Petunjuk Tugas:
A. Ringkas paragraf pada kutipan tentang masyarakat adat-keagamaan yang diawali "Masyarakat adat di Indonesia walaupun" menjadi daftar butir yang tetap memuat fakta utamanya.
B. Ulangi tanpa perubahan bagian kutipan tentang masyarakat adat-keagamaan dari "a)      Lingkungan Masyarakat" hingga "dengan yang lain.".
C. Teruskan kutipan tentang masyarakat adat-keagamaan, dimulai setelah kalimat terakhirnya.

Kutipan Terpilih:

......

4. Kepengurusan Masyarakat Adat-Keagamaan.
a)      Lingkungan Masyarakat Kepercayaan Lama.
        Masyarakat adat di Indonesia walaupun sudah banyak menjadi penganut agama islam. Kristen/katolik dan Hindu/Buddha. Masih banyak juga yang menganut kepercayaan lama yang beranekaragam. Ada yang dianut bercampur dengan agama tanpa kesatuan anggota  dan ada pula yang merupakan kesatuan-kesatuan warga sendiri, dengan memiliki kepengurusan sendiri, memelihara dan memuja tempat atau benda keramatnya, sehingga mempunyai tata tertib hukum keagamaan sendiri, yang berbeda antara yang satu dengan yang lain.

......

Baris yang Diberikan:
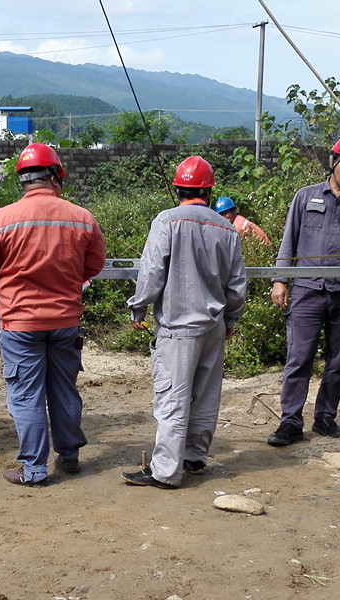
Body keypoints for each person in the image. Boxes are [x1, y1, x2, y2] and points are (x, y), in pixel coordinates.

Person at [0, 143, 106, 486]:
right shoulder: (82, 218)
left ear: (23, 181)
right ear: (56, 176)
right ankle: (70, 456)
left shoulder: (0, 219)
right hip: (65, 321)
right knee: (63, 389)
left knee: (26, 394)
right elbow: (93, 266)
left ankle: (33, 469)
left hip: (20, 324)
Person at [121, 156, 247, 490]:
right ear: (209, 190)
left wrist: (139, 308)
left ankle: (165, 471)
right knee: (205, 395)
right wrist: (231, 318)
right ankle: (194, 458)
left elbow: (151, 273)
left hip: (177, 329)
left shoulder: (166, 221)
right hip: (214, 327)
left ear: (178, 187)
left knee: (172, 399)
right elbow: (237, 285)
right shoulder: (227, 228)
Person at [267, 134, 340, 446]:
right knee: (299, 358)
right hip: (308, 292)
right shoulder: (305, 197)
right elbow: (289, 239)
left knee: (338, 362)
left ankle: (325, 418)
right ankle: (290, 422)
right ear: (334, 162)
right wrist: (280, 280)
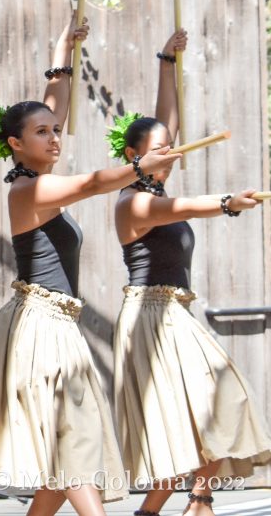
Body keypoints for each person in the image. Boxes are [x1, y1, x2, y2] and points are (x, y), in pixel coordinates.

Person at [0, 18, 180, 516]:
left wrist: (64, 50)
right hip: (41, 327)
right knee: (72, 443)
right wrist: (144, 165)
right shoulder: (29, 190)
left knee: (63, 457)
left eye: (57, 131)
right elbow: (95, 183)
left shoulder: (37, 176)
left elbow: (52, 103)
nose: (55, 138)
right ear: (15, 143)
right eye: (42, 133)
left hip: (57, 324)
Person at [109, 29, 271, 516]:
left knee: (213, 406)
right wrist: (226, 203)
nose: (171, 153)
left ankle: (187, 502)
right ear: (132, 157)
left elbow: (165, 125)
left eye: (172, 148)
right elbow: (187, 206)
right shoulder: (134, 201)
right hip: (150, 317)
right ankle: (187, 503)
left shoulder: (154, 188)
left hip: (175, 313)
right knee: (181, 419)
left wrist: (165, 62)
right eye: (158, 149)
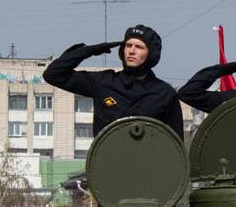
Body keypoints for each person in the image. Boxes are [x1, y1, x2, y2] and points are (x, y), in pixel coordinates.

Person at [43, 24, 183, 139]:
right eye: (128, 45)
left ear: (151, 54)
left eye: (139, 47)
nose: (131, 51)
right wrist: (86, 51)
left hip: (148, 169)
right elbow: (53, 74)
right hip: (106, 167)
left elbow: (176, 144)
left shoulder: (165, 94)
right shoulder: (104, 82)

......

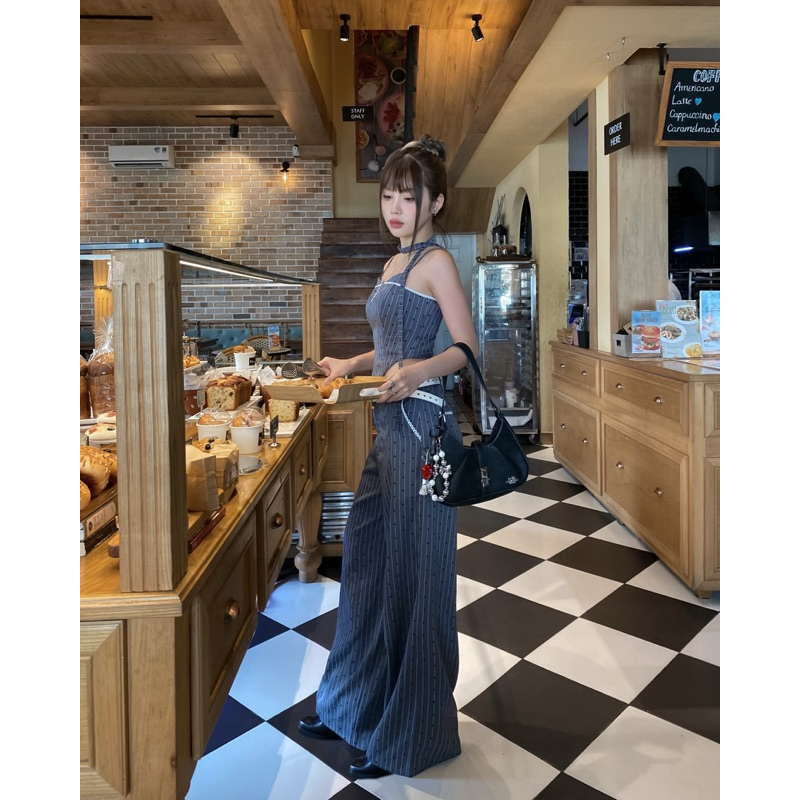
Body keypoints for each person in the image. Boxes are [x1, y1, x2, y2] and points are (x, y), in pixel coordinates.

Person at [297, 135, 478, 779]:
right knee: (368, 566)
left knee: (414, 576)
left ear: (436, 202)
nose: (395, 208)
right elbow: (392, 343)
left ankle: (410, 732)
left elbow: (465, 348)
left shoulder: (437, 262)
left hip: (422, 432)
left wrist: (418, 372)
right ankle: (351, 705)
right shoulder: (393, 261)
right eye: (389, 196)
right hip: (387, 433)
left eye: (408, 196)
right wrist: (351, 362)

......

Jawaban Bernomor:
A.
- Banyak masyarakat adat di Indonesia sudah menganut agama Islam, Kristen/Katolik, dan Hindu/Buddha.
- Masih banyak pula yang menganut kepercayaan lama yang beraneka ragam.
- Sebagian kepercayaan itu dianut bercampur dengan agama, tanpa kesatuan anggota.
- Sebagian lainnya membentuk kesatuan warga sendiri dengan kepengurusan sendiri, serta memelihara dan memuja tempat atau benda keramatnya.
- Karena itu, kesatuan-kesatuan tersebut memiliki tata tertib hukum keagamaan sendiri yang berbeda antara yang satu dan yang lain.

B.
a)      Lingkungan Masyarakat Kepercayaan Lama.
        Masyarakat adat di Indonesia walaupun sudah banyak menjadi penganut agama islam. Kristen/katolik dan Hindu/Buddha. Masih banyak juga yang menganut kepercayaan lama yang beranekaragam. Ada yang dianut bercampur dengan agama tanpa kesatuan anggota  dan ada pula yang merupakan kesatuan-kesatuan warga sendiri, dengan memiliki kepengurusan sendiri, memelihara dan memuja tempat atau benda keramatnya, sehingga mempunyai tata tertib hukum keagamaan sendiri, yang berbeda antara yang satu dengan yang lain.

C.
Didaerah Minahasa walaupun masyarakat adatnya pada umumnya sudah menganut agama kristen, masih juga terdapat masyarakatnya yang percaya pada “opo” atau “datu” yaitu ruh nenek moyang , dan ruh-ruh lain atau hantu-hantu yang disebut mereka “panunggu” , ”Lulu”, “Puntianak”, “pok-pok” dan sebagainya. Ruh-ruh nenek moyang disebut “Mukur” dan berada disekitar kediaman manusia. Menurut pemikikiran orang Minahasa “jiwa” itu mempunyai tiga unsur, yaitu “gegenang” (ingatan), “pemendam” (perasaan) dan “keketer” (tenaga). Orang mati yang ketika hidupnya baik akan menjadi ruh yang baik, tetapi orang mati yang waktu hidupnya jahat  atau mati karena bunuh diri atau karena kecelakaan akan menjadi ruh yang jahat. Upacara pemujaan terhadap ruh , agar lepas dari bencana atau tidak terkena penyakit, dilakukan oleh seorang dukun yang disebut “Tonaas” atau “Walian”, yang mempunyai ilmu “Makatan” yang dapat menyembuhkan dari berbagai macam penyakit.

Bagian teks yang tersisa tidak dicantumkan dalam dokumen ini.